Stage Four Album Review
Released September 16, 2016
Genre: Alternative Rock, Emotional Hardcore, Post-Hardcore
This isn’t the first time an album has dealt with loss. It’s not even the first time an album of this genre has dealt with loss. It’s not even the first time this band has dealt with loss. However, it’s the first time in awhile an album has dealt with one specific episode of loss and fleshed it out so well without sounding repetitive. Touché Amore has come through with their most clearly personal album yet, another fantastic album in their discography.
The title Stage Four refers to the fact that this is the fourth LP from this band, as well as singer Jeremy Bolm’s mother’s stage four cancer diagnosis. Mrs. Bolm’s struggle with and her eventual succumbing to cancer constitutes the entire lyrical content of this album. Jeremy’s lyrics are more clearly centered around personal anecdotes and events surrounding her battle, causing his words to be more clear and less general than past Touché releases. His lyrics has always been bitingly honest, but these accounts of grief and regret that he delves into are absolutely gut-wrenching.

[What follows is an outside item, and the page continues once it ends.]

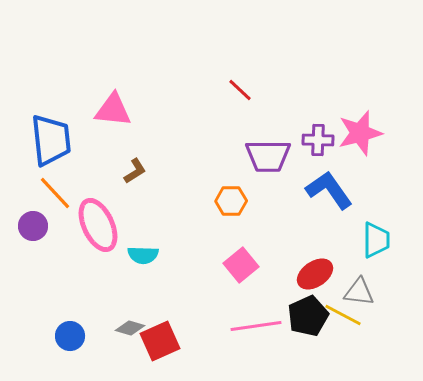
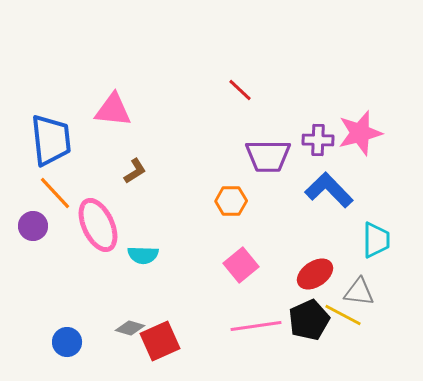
blue L-shape: rotated 9 degrees counterclockwise
black pentagon: moved 1 px right, 4 px down
blue circle: moved 3 px left, 6 px down
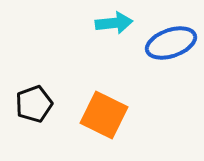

“Displacement” deals with not his struggle with his own faith, but his anger directed at his mother’s faith. He can’t “worship the god that let [his mom] fall apart,” a line he delivers with a vindictive scream. Attacking the religion that was supposed to protect his mother underlines the extent of his anguish in the wake of her death. “New Halloween” deals more directly with the regret of leaving his mom during her most difficult moments. Jeremy recounts how “he went out all the time” for introspection because he didn’t know how to help his mom. This line closes out each chorus on the song and drives home the extent of Jeremy’s struggle with this situation.

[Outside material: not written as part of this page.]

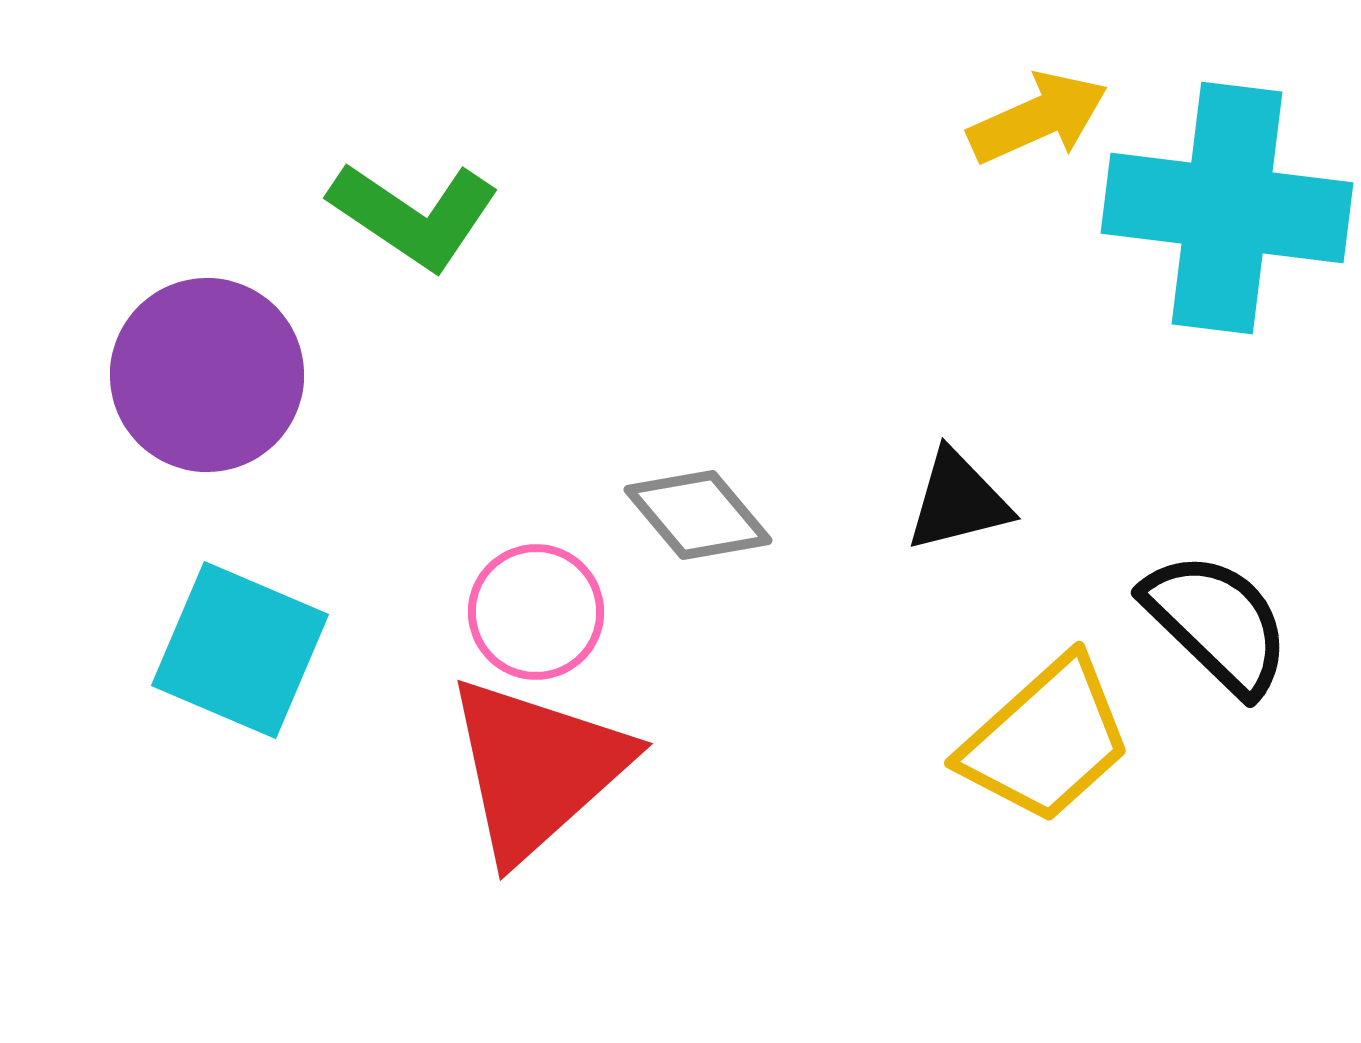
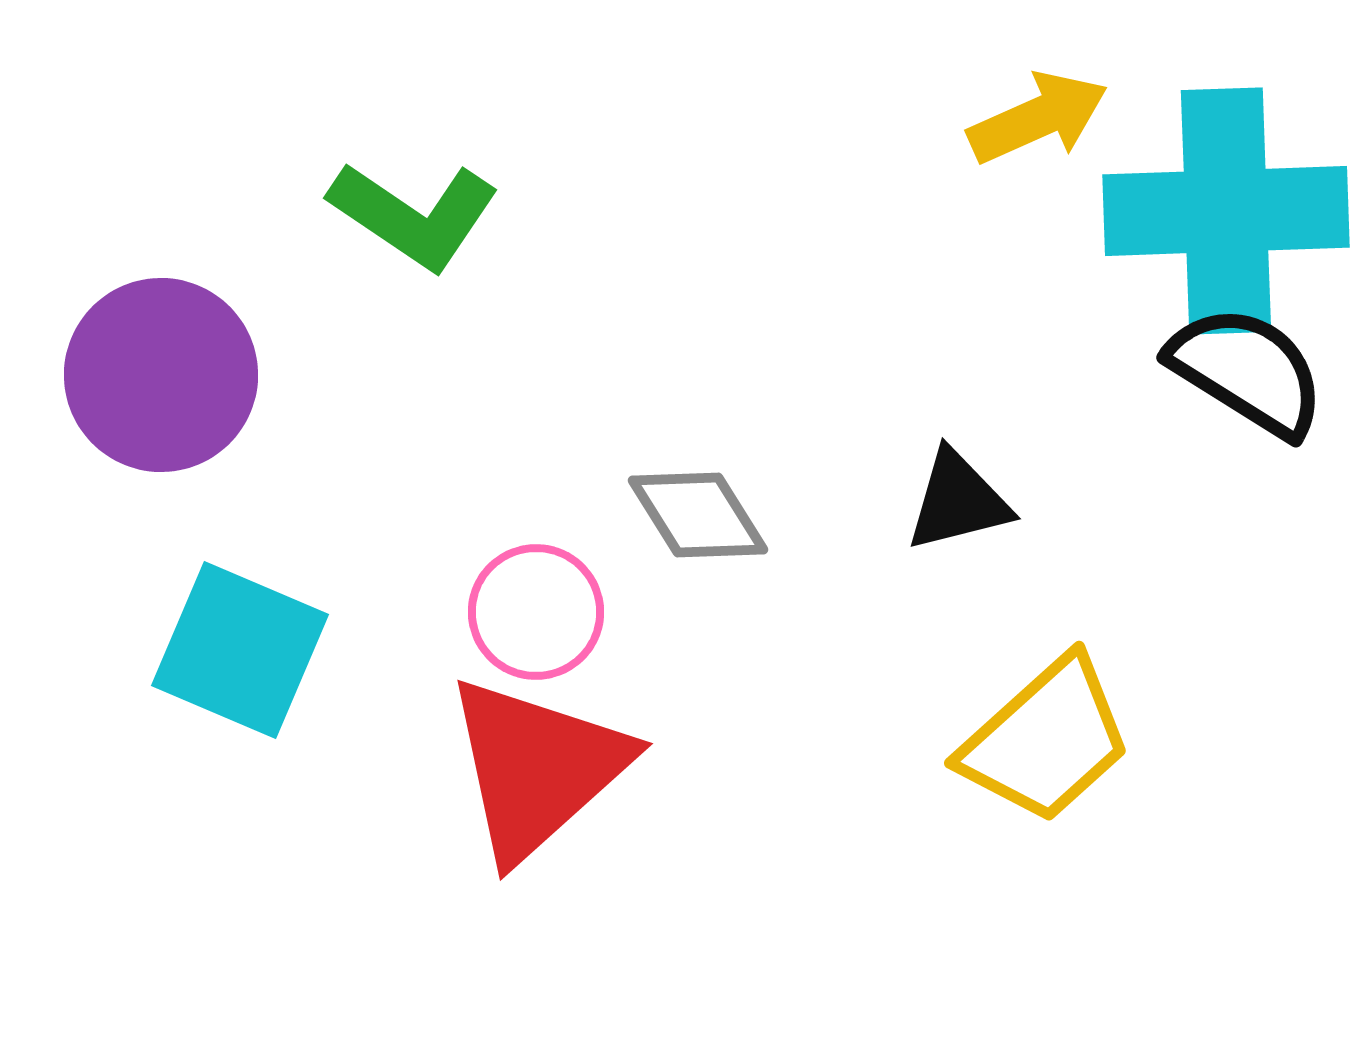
cyan cross: moved 1 px left, 3 px down; rotated 9 degrees counterclockwise
purple circle: moved 46 px left
gray diamond: rotated 8 degrees clockwise
black semicircle: moved 30 px right, 252 px up; rotated 12 degrees counterclockwise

The choruses on this song are, for one, actually here quite frequently. This is still the same Touché, but with more conventional and slightly longer song structures. These aren’t just 90 second blasts of punk energy. These are 3 minute emotional rock songs, but still delivered with a punk honesty and sentiment. The production is even brighter and clearer than the last full-length, Is Survived By, but the guitar tones help the songs absolutely sing out during the climaxes of the record. The alternative rock influences come through in a great way on this album.
The only downside is the song “Benediction,” which sounds too much like a Balance and Composure track to fit the flow of the record. It’s directly followed up with “8 Seconds,” which sounds like a 2010’s era Touché song, so maybe that contrast is intentional. Stage Four is a beautifully and deeply personal album that demonstrates the band’s maturity.